על חיי משה, ספר ב מ״זOn the Life of Moses, Book II 47

א׳
1[258] It was thus that Moses began and opened his work as a prophet possessed by God’s spirit. His next utterance of this sort was concerned with that primary and most necessary matter, food; and this food was not produced by the earth, which was barren and unfruitful, but heaven rained down before daybreak, not once only but every day for forty years, a celestial fruit in the form of dew, like millet grain.
ב׳
2[259] When Moses saw it, he bade them gather it, and said under inspiration: “We must trust God as we have experienced His kindnesses in deeds greater than we could have hoped for. Do not treasure up or store the food He sends.
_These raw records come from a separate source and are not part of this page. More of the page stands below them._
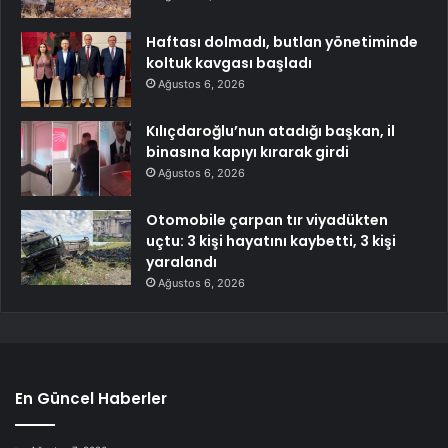
Haftası dolmadı, butlan yönetiminde
koltuk kavgası başladı
Ağustos 6, 2026
Kılıçdaroğlu’nun atadığı başkan, il
binasına kapıyı kırarak girdi
Ağustos 6, 2026
Otomobile çarpan tır viyadükten
uçtu: 3 kişi hayatını kaybetti, 3 kişi
yaralandı
Ağustos 6, 2026
En Güncel Haberler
Let none leave any part of it over till the morrow.”
ג׳
3[260] On hearing this, some whose piety had little ballast, thinking perhaps that the statement was no divine oracle but just the exhortation of the ruler, left it to the next day; but it first rotted and filled the whole extent of the camp with its stench, and then turned into worms which are bred from corruption.
ד׳
4[261] Moses, seeing this, was naturally and indeed inevitably indignant at their disobedience—to think that after witnessing wonders so many and so great, impossibilities no doubt as judged by what to outward appearance is credible and reasonable but easily accomplished by the dispensations of God’s providence, they not only doubted, but in their utter incapacity for learning actually disbelieved.
ה׳
5[262] But the Father confirmed the utterance of the prophet with two most convincing proofs. One proof He had given at the time, when what was left over corrupted and stank and then was changed into worms, the vilest of living creatures. The other He gave later, for the unneeded surplus over what was gathered by the multitude was dissolved by the sun’s rays, melted away and disappeared.